Uncovering the impact of peroxisome biogenesis deficiencies on the susceptibility to influenza A virus infections

Detalhes bibliográficos
Autor(a) principal: Luís, Catarina Isabel dos Santos Nunes Governo
Data de Publicação: 2023
Tipo de documento: Dissertação
Idioma: eng
Título da fonte: Repositórios Científicos de Acesso Aberto de Portugal (RCAAP)

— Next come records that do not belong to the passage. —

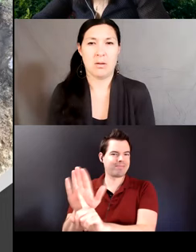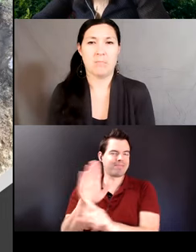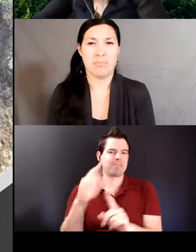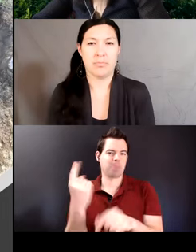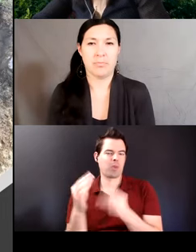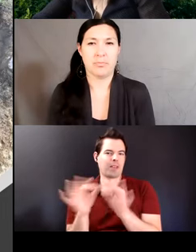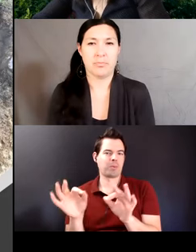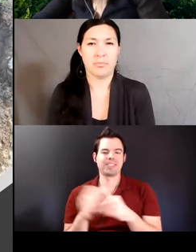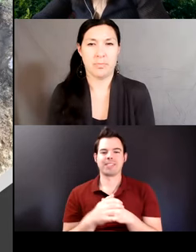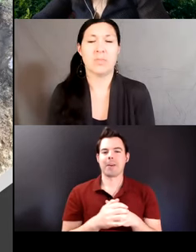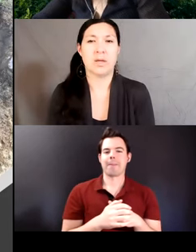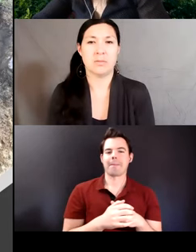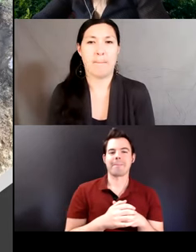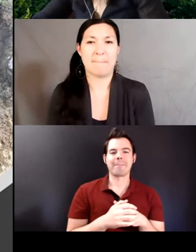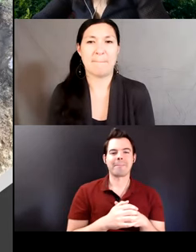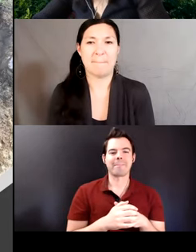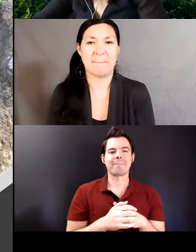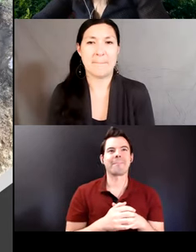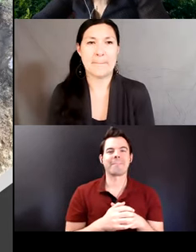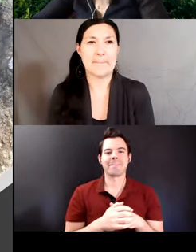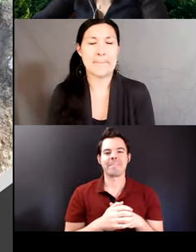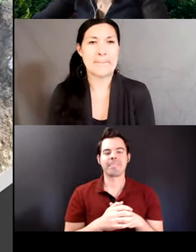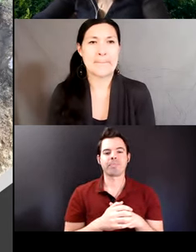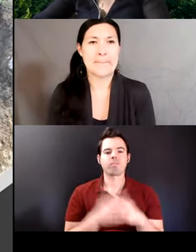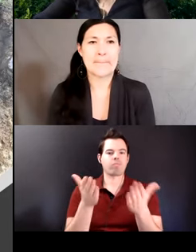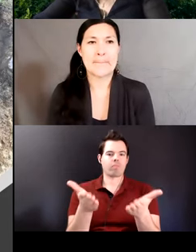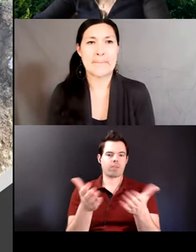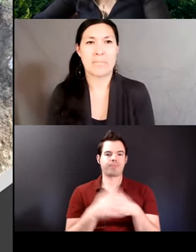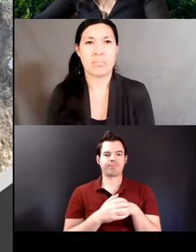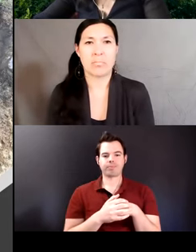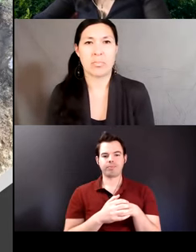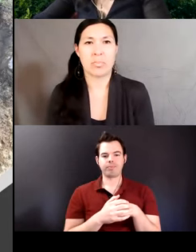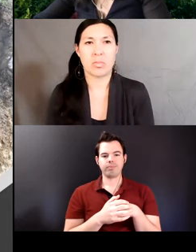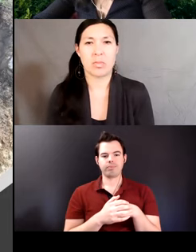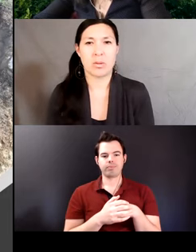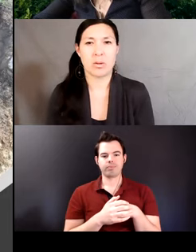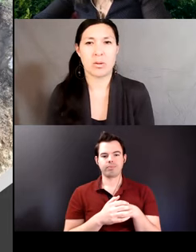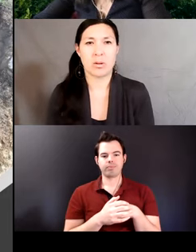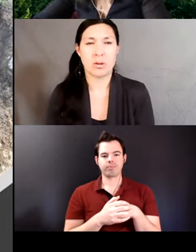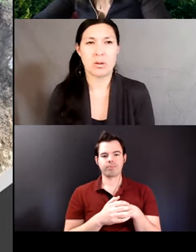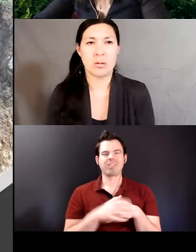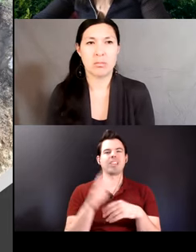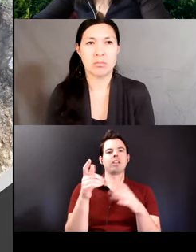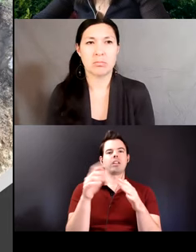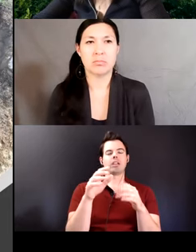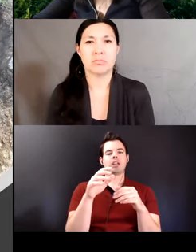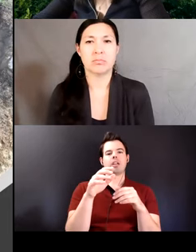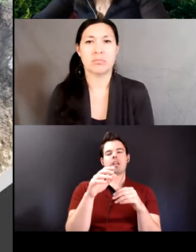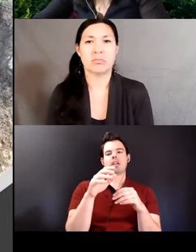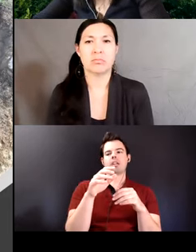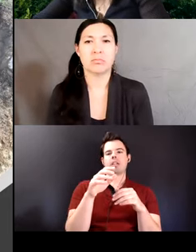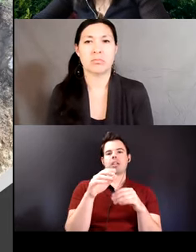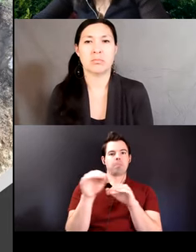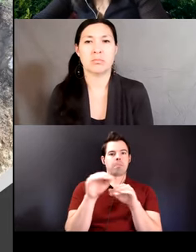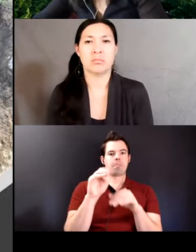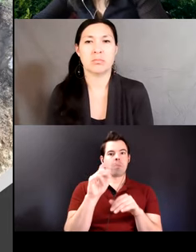simplex and complex suffixes according to guillom 2016 associated motion morphemes express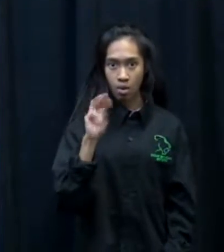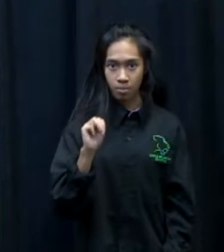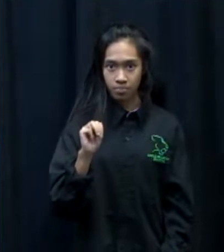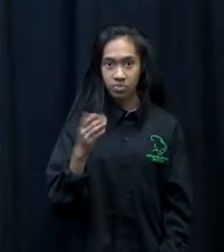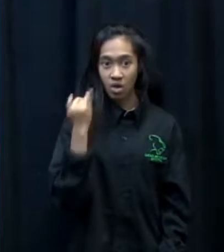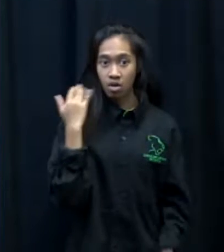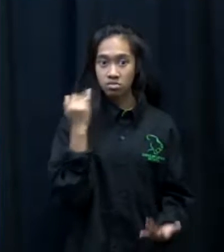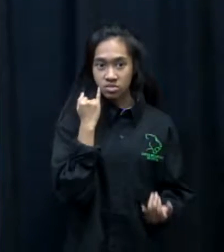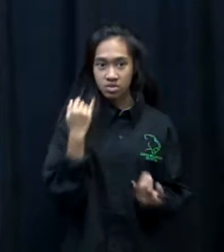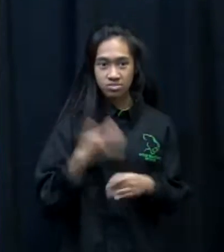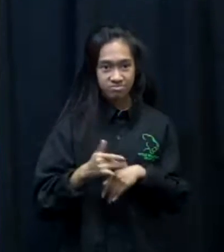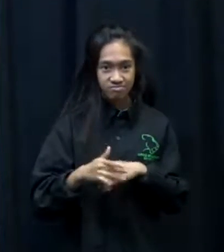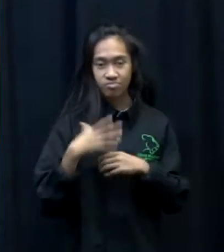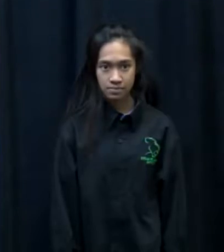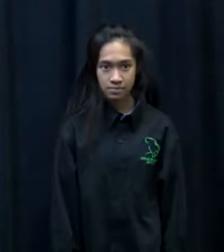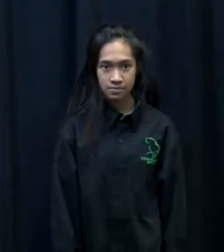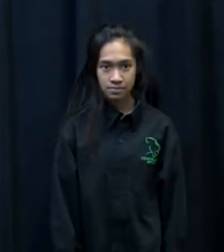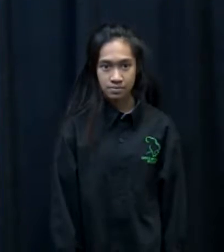now.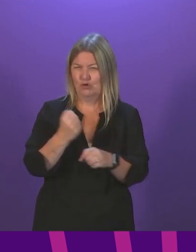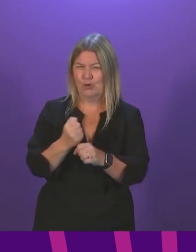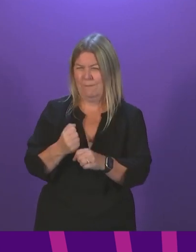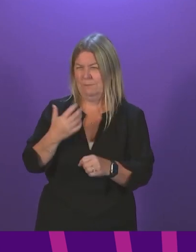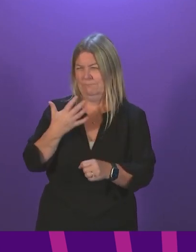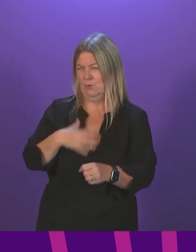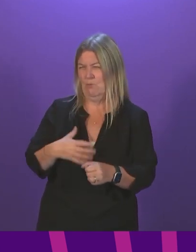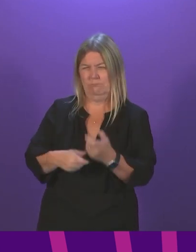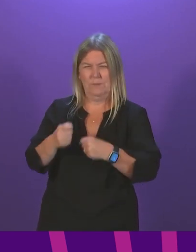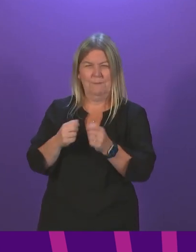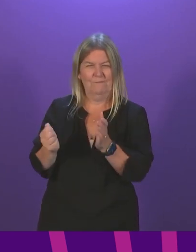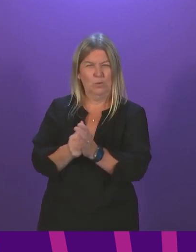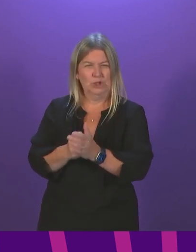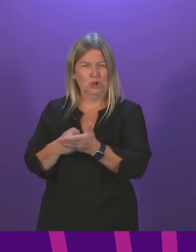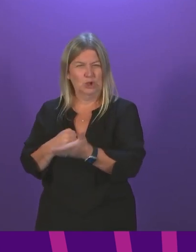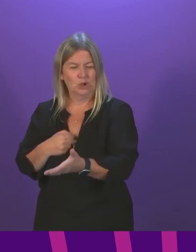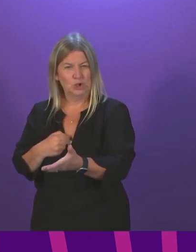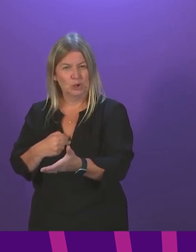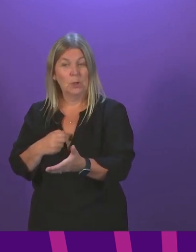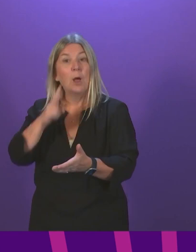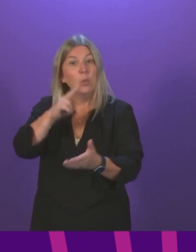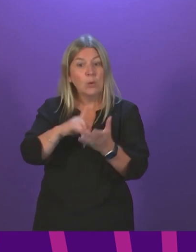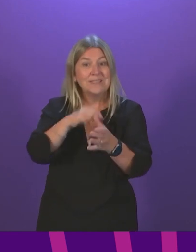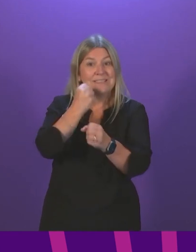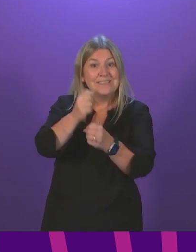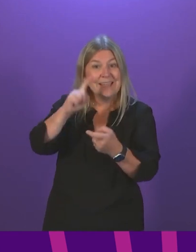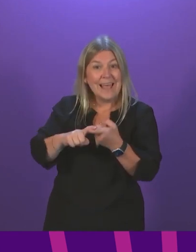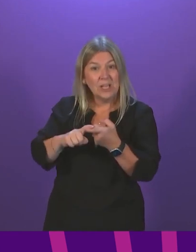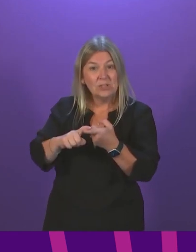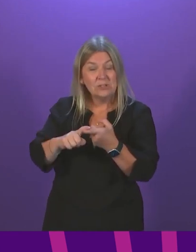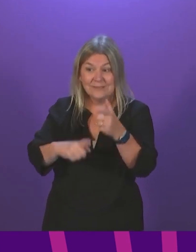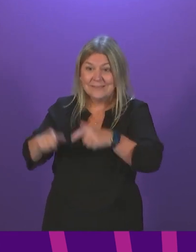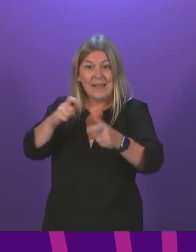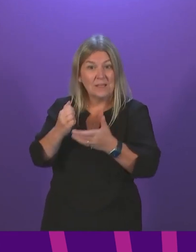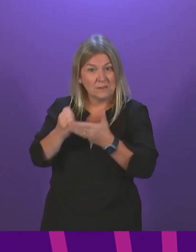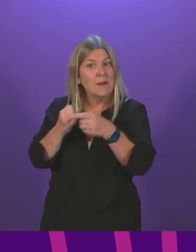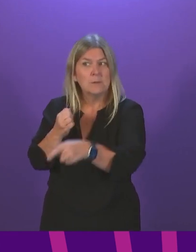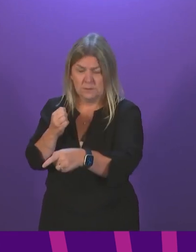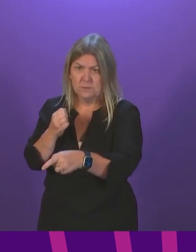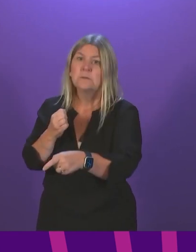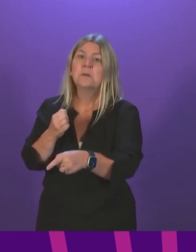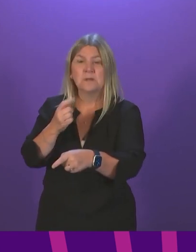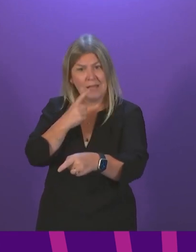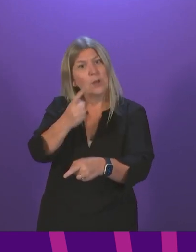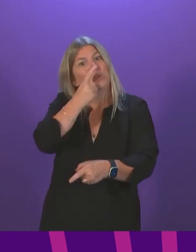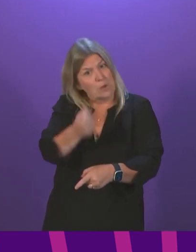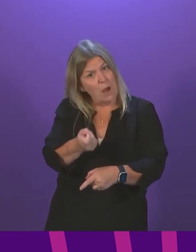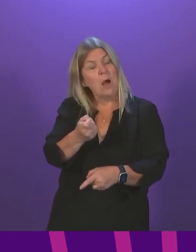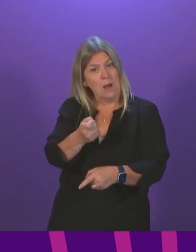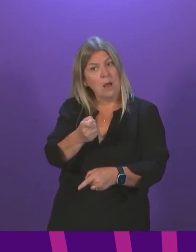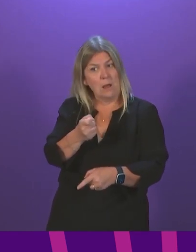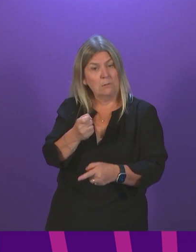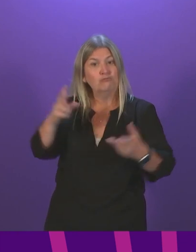I mean, if you look at the SAGE position, they recognise that vaccine certification can play a part in reducing transmission.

Texto Completo: http://hdl.handle.net/10773/40787
Resumo: Peroxisomes are ubiquitous organelles, that perform a wide range of essential functions. The importance of this organelle in human health has become evident by the existence of rare genetic disorders (peroxisome biogenesis disorders (PBDs)) caused by defects in peroxisomal biogenesis factor (PEX) genes that encode peroxisomal proteins. PBDs can be divided into three subtypes, being Zellweger Spectrum disorders the most prominent subgroup. Patients born with this spectrum present multiple congenital malformations and display a broad range of clinical severity. Peroxisomes have also emerged as important players in the context of viral infections, either as platforms for antiviral signaling or as metabolic organelles, essential for the proper formation of infectious viral particles. To our knowledge, no studies have yet addressed the susceptibility of PBD patients to viral infections. Given the importance of understanding how children with mutations in peroxisomal proteins respond to viral infections, we aimed to initiate this study by specifically analyzing the susceptibility of cells from a PEX10-deficient PBD child to be infected by influenza A virus (IAV), a respiratory virus commonly known as the cause of flu. Our results shown that the PEX10 deficiency significantly compromises the immune response not only in the context of IAV infection, but also in the context of a non-specific viral RNA stimulation. However, apparently the virus is not able to take advantage of this cellular condition, as, in PEX10-deficient cells, we observed a lower number of new infectious viral particles being produced. These results indicate that PEX10, or the metabolic consequences of its mutation, plays an important role in IAV infection. Additionally, we also investigated the potential significance of the overall peroxisomal metabolism in the propagation of IAV, in cells with impaired peroxisomal luminal protein import. These results indicate that IAV is able to replicate more efficiently in these cells, which may be a direct result of the heavily impaired immune response previously observed in these conditions. Overall, our results shed some light on how PBD mutations may lead to significant changes in infection susceptibility and highlight once again the importance of peroxisomes in the context of viral infections.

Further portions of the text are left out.